| DOCUMENT EXCERPT |
━━━━━━━━━━━━━━━━

Dealing with Concurrency Bugs

Finding and Reproducing Heisenbugs in Concurrent Programs

  • Concurrent executions are highly non-deterministic, and rare thread interleavings can result in Heisenbugs. These are difficult to find, reproduce and debug. Just observing the bug can “fix” it. The likeliness of interleaving changes when adding printfs. In practice, developers can spend weeks on finding and fixing these.
  • CHESS is a specialised user-mode scheduler, attaches to your program and controls all scheduling non-determinism. Guarantees that every program run takes a different thread interleaving, but then lets you reproduce any particular run.
  • Motivating example of a “thread-safe” bank account class, but with a piece of incorrect synchronisation. Can run the program with “stress”: additional threads that do random stuff.
  • Demonstration and of course the bug didn’t turn up: illustrates the point about Heisenbugs.
  • CHESS is a collection of .NET or Win32 wrappers which trap all synchronisation-related calls, and puts the program under the control of CHESS. Every run takes a different interleaving, and the interleaving can be reproduced for every run. Developing a version of CHESS for the NT kernel.

━━━━━━━━━━━━━━━━

| DATASET ROWS |
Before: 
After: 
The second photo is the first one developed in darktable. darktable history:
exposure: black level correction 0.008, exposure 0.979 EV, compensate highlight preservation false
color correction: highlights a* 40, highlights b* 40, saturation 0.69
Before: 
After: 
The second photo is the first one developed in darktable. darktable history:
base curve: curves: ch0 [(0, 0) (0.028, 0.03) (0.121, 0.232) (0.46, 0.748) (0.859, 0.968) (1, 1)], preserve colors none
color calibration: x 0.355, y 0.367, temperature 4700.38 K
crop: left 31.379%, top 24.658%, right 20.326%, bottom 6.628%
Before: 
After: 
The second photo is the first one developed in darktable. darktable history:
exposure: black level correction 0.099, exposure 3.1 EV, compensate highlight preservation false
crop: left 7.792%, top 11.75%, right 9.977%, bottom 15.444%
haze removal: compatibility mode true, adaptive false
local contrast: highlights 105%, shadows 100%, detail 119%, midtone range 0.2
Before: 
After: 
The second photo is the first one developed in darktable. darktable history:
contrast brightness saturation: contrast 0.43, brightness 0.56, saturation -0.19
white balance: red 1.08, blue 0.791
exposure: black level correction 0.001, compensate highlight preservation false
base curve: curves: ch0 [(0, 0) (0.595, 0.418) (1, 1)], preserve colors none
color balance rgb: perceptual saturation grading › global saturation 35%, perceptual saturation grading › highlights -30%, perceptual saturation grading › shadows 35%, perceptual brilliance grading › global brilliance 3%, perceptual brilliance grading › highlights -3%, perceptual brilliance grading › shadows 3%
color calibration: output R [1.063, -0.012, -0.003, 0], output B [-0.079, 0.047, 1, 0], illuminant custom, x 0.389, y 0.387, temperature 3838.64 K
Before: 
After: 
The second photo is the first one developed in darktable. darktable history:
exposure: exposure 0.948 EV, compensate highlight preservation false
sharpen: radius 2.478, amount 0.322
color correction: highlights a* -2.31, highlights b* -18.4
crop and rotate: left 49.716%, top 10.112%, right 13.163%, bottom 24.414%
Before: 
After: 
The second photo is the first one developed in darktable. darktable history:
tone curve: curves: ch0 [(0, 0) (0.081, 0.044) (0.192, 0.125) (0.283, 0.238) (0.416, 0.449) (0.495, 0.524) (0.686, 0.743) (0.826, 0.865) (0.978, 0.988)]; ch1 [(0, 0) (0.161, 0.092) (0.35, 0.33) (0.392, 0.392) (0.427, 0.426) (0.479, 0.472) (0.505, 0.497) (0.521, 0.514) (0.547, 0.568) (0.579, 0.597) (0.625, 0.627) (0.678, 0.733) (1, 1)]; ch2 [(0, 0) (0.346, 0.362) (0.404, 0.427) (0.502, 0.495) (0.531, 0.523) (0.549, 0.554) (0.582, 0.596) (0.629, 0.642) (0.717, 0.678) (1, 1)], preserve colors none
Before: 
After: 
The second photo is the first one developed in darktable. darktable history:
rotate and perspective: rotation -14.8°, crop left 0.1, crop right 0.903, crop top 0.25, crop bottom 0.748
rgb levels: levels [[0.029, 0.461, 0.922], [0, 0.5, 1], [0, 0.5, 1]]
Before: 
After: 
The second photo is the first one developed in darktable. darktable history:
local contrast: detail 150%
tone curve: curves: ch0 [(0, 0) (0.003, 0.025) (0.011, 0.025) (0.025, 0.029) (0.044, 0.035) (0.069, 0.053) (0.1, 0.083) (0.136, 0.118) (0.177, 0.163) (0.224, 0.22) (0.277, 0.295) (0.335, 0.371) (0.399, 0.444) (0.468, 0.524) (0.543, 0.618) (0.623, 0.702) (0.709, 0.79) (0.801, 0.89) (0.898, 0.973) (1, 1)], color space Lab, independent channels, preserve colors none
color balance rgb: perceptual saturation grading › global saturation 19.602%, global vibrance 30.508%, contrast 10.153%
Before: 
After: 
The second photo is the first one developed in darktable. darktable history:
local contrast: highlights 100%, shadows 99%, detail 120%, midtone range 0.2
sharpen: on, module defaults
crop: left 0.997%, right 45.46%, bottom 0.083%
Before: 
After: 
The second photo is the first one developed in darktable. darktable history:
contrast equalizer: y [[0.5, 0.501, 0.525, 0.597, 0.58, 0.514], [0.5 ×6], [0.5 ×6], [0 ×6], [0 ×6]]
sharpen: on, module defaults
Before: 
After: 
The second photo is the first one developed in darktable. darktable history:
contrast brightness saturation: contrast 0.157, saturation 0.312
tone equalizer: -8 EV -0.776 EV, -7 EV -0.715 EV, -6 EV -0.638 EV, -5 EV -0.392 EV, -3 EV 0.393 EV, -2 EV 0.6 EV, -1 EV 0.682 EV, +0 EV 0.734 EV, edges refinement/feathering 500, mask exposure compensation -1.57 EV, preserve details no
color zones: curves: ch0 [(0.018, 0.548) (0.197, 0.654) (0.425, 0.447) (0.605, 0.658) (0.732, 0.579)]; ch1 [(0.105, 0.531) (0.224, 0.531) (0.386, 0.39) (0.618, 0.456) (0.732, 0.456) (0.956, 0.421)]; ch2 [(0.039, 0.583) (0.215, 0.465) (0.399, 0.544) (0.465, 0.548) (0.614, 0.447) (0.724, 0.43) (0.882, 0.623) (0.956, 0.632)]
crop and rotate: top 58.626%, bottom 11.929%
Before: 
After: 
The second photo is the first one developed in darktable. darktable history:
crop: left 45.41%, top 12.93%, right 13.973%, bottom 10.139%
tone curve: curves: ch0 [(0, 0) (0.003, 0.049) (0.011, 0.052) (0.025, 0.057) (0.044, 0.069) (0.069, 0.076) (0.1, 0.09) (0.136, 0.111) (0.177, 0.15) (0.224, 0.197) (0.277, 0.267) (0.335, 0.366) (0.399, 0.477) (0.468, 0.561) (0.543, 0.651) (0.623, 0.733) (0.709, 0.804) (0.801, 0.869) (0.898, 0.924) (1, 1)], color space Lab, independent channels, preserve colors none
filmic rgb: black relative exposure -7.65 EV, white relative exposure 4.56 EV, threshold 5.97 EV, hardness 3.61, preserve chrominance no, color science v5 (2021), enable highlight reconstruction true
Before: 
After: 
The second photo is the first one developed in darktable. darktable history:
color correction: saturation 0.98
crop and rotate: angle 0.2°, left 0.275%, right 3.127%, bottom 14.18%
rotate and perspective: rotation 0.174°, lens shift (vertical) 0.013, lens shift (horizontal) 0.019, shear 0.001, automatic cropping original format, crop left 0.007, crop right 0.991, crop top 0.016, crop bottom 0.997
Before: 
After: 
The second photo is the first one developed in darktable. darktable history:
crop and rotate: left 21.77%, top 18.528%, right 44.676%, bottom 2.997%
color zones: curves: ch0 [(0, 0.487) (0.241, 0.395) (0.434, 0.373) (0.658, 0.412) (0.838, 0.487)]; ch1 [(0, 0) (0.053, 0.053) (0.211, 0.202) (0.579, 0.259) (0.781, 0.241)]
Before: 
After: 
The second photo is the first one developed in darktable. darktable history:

━━━━━━━━━━━━━━━━

| TASKS FOR THIS EXERCISE |
a. Answer these questions from the notes on concurrency bugs, one per line:
(i) According to the notes, what does adding printfs change?
(ii) What kind of scheduler is CHESS described as?
(iii) For which kernel is a version of CHESS being developed?
b. Rewrite the part of the notes on concurrency bugs starting at "Finding and Reproducing" and ending at "and fixing these.", with "programmers" in place of "developers".

| SOLUTIONS BY TASK |
a.
(i) The likeliness of interleaving.
(ii) A specialised user-mode scheduler.
(iii) The NT kernel.

b.
Finding and Reproducing Heisenbugs in Concurrent Programs

  • Concurrent executions are highly non-deterministic, and rare thread interleavings can result in Heisenbugs. These are difficult to find, reproduce and debug. Just observing the bug can “fix” it. The likeliness of interleaving changes when adding printfs. In practice, programmers can spend weeks on finding and fixing these.